▶ EXERCISE DATA:
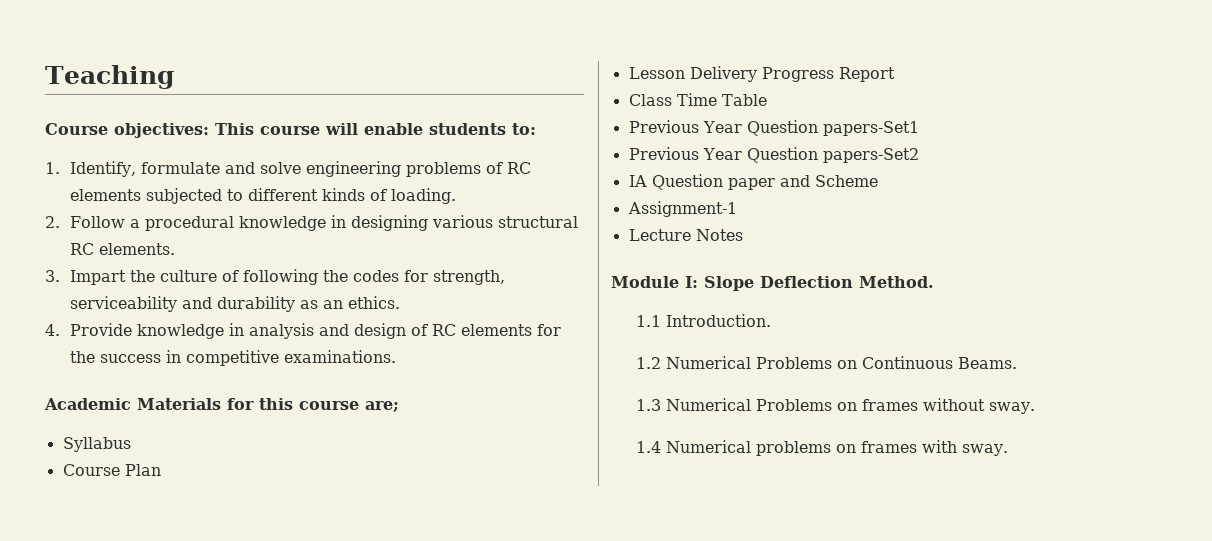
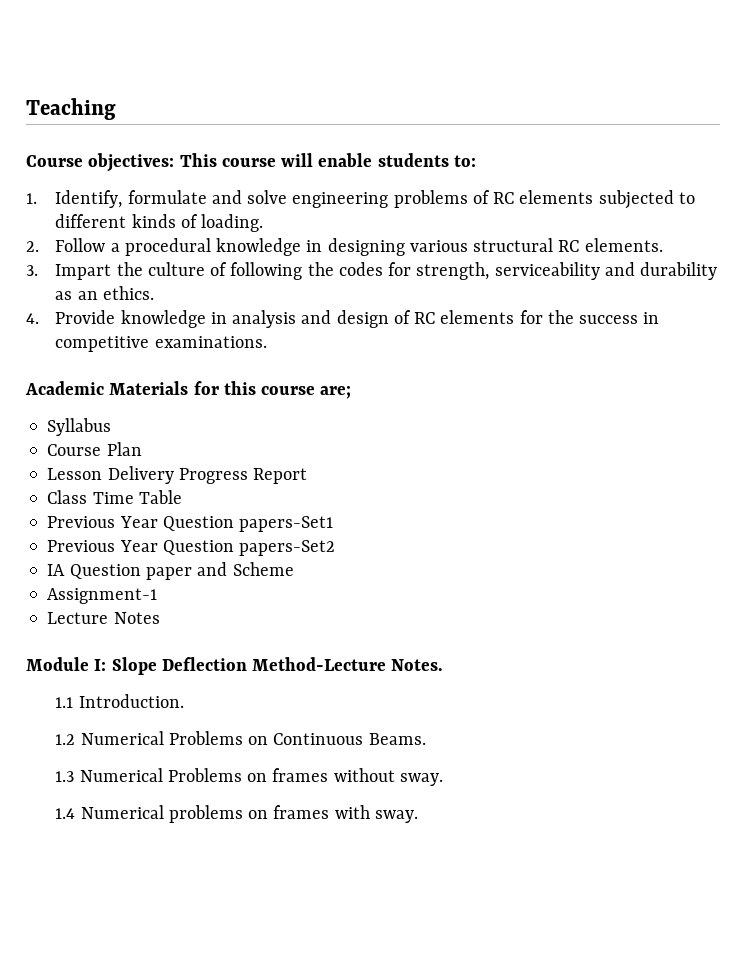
[859,276,934,288] Method. -> [252,657,444,671] Method-Lecture Notes.

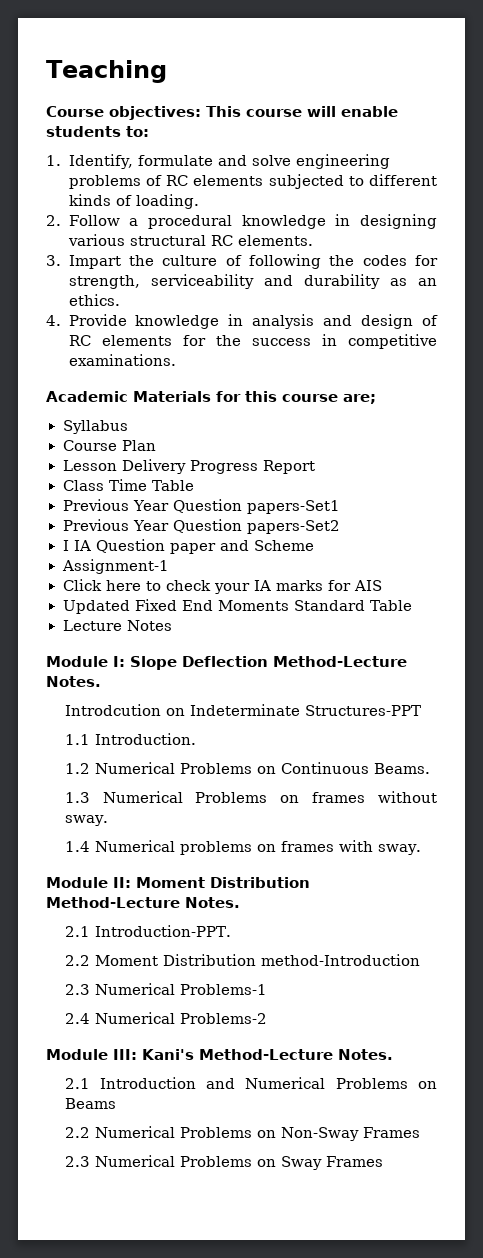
(336, 548) none -> [62,540,69,551] I
(158, 596) none -> [62,579,382,594] [62,599,413,614] // Click here to check your IA marks for AIS // Updated Fixed End Moments Standard Table
(444, 665) none -> [64,704,421,716] // Introdcution on Indeterminate Structures-PPT
(418, 816) none -> [46,877,310,888] [46,897,240,908] [64,925,231,937] [64,954,420,966] [64,983,267,995] [64,1012,267,1024] [46,1049,393,1060] [64,1077,437,1089] [64,1098,116,1109] [64,1126,420,1141] [64,1155,383,1170] // Module II: Moment Distribution Method-Lecture Notes. // 2.1 Introduction-PPT. // 2.2 Moment Distribution method-Introduction // 2.3 Numerical Problems-1 // 2.4 Numerical Problems-2 // Module III: Kani's Method-Lecture Notes. // 2.1 Introduction and Numerical Problems on Beams // 2.2 Numerical Problems on Non-Sway Frames // 2.3 Numerical Problems on Sway Frames

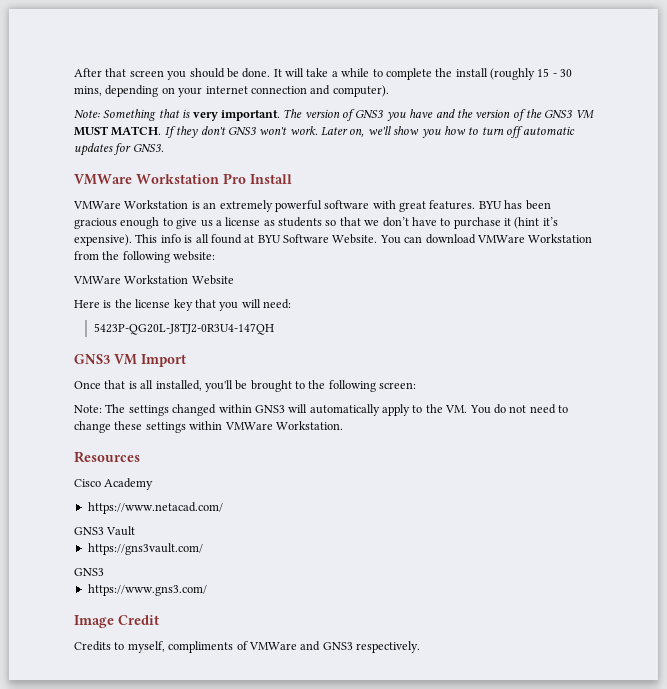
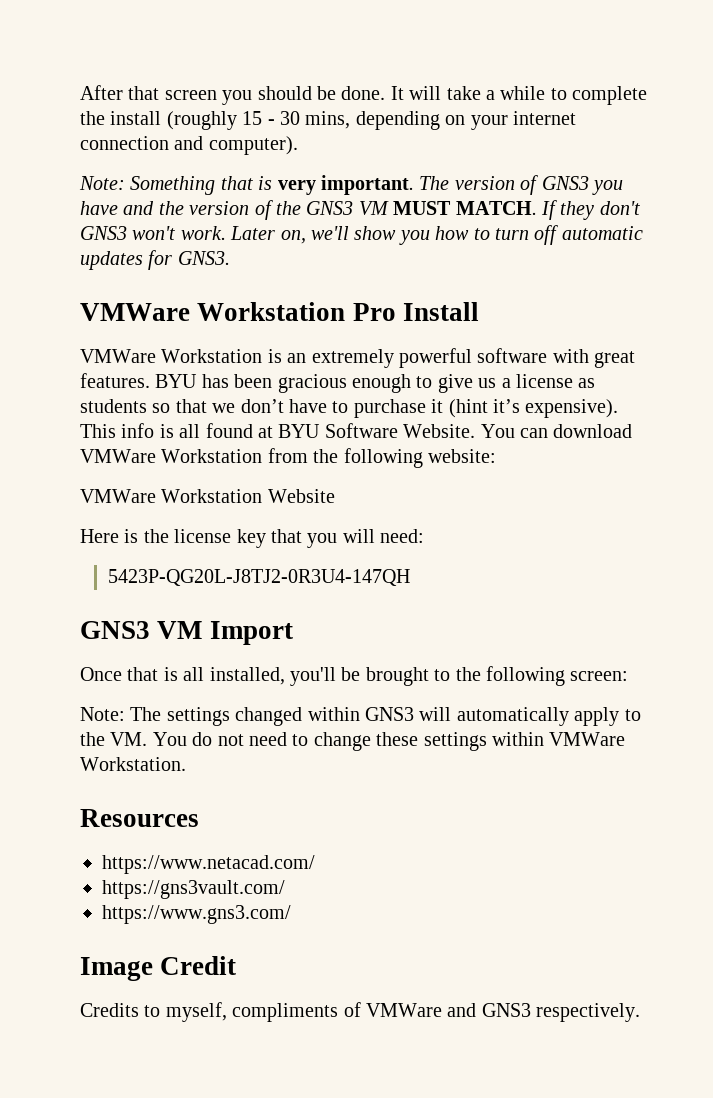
[74,478,154,490] // Cisco Academy -> (199, 818) none
[74,526,136,536] // GNS3 Vault -> (315, 864) none
[74,568,104,576] // GNS3 -> (285, 889) none

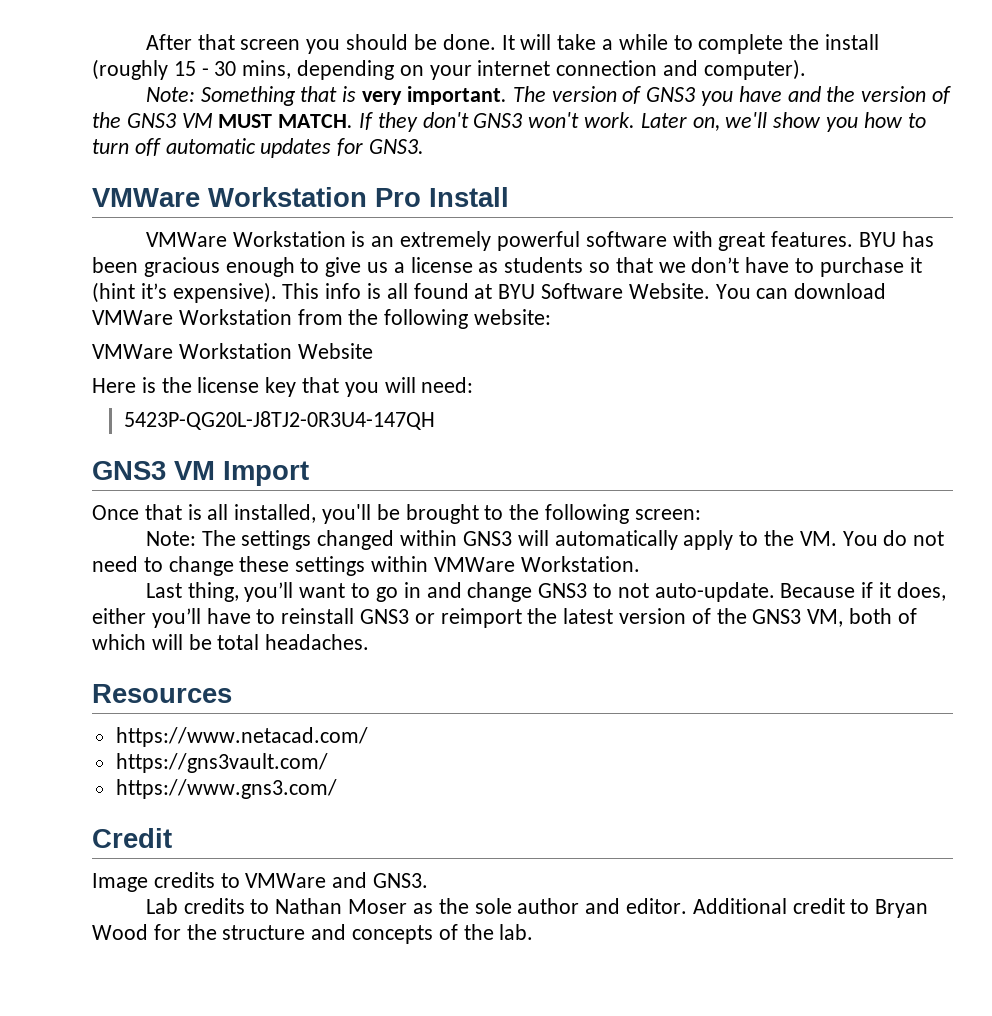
(186, 764) none -> [145,582,946,602] [92,608,917,628] [92,634,370,650] // Last thing, you’ll want to go in and change GNS3 to not auto-update. Because if it does, either you’ll have to reinstall GNS3 or reimport the latest version of the GNS3 VM, both of which will be total headaches.
[80,957,153,981] Image -> (337, 789) none
[80,1002,641,1022] Credits to myself, compliments of VMWare and GNS3 respectively. -> [92,872,429,892] [145,898,929,918] [92,924,534,944] Image credits to VMWare and GNS3. // Lab credits to Nathan Moser as the sole author and editor. Additional credit to Bryan Wood for the structure and concepts of the lab.

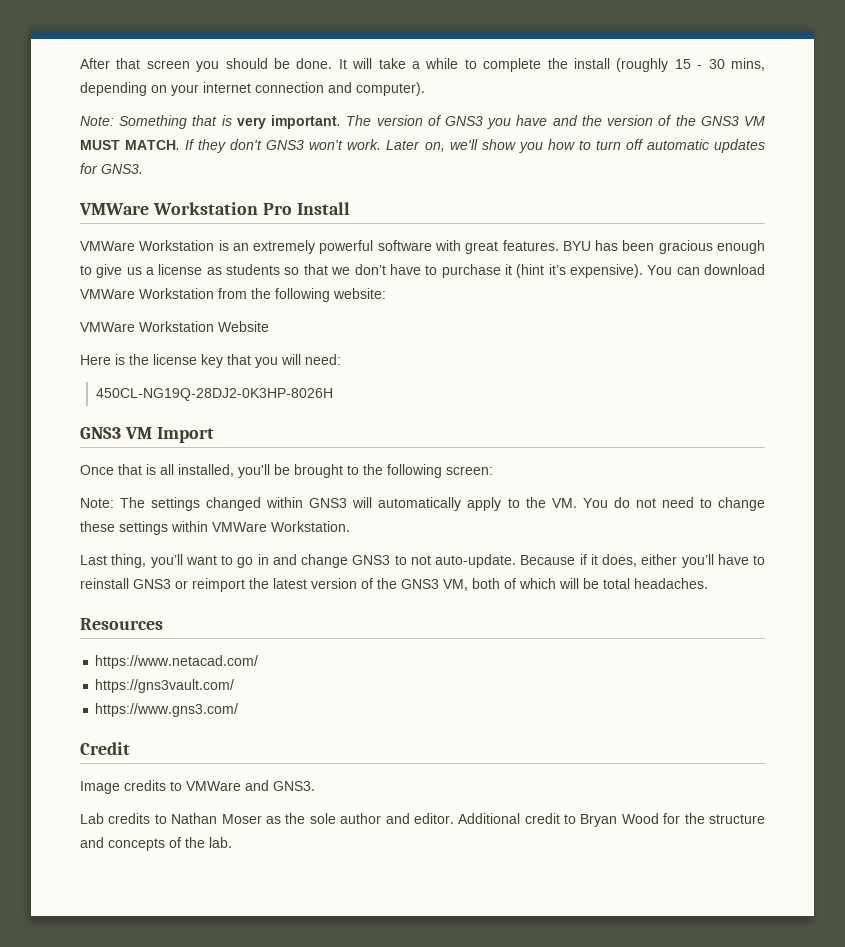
[282,283,710,299] This info is all found at BYU Software Website. -> (643, 271) none
[123,411,435,430] 5423P-QG20L-J8TJ2-0R3U4-147QH -> [95,388,333,401] 450CL-NG19Q-28DJ2-0K3HP-8026H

▶ WORK REQUEST: Using the entries above, reproduce word for word only the lines from the one that contains "(418, 816) none" to the one that contains "[80,957,153,981] Image -> (337, 789) none", both ends included, and drop every picture.

▶ THE COMPLETED TASK:
(418, 816) none -> [46,877,310,888] [46,897,240,908] [64,925,231,937] [64,954,420,966] [64,983,267,995] [64,1012,267,1024] [46,1049,393,1060] [64,1077,437,1089] [64,1098,116,1109] [64,1126,420,1141] [64,1155,383,1170] // Module II: Moment Distribution Method-Lecture Notes. // 2.1 Introduction-PPT. // 2.2 Moment Distribution method-Introduction // 2.3 Numerical Problems-1 // 2.4 Numerical Problems-2 // Module III: Kani's Method-Lecture Notes. // 2.1 Introduction and Numerical Problems on Beams // 2.2 Numerical Problems on Non-Sway Frames // 2.3 Numerical Problems on Sway Frames

[74,478,154,490] // Cisco Academy -> (199, 818) none
[74,526,136,536] // GNS3 Vault -> (315, 864) none
[74,568,104,576] // GNS3 -> (285, 889) none

(186, 764) none -> [145,582,946,602] [92,608,917,628] [92,634,370,650] // Last thing, you’ll want to go in and change GNS3 to not auto-update. Because if it does, either you’ll have to reinstall GNS3 or reimport the latest version of the GNS3 VM, both of which will be total headaches.
[80,957,153,981] Image -> (337, 789) none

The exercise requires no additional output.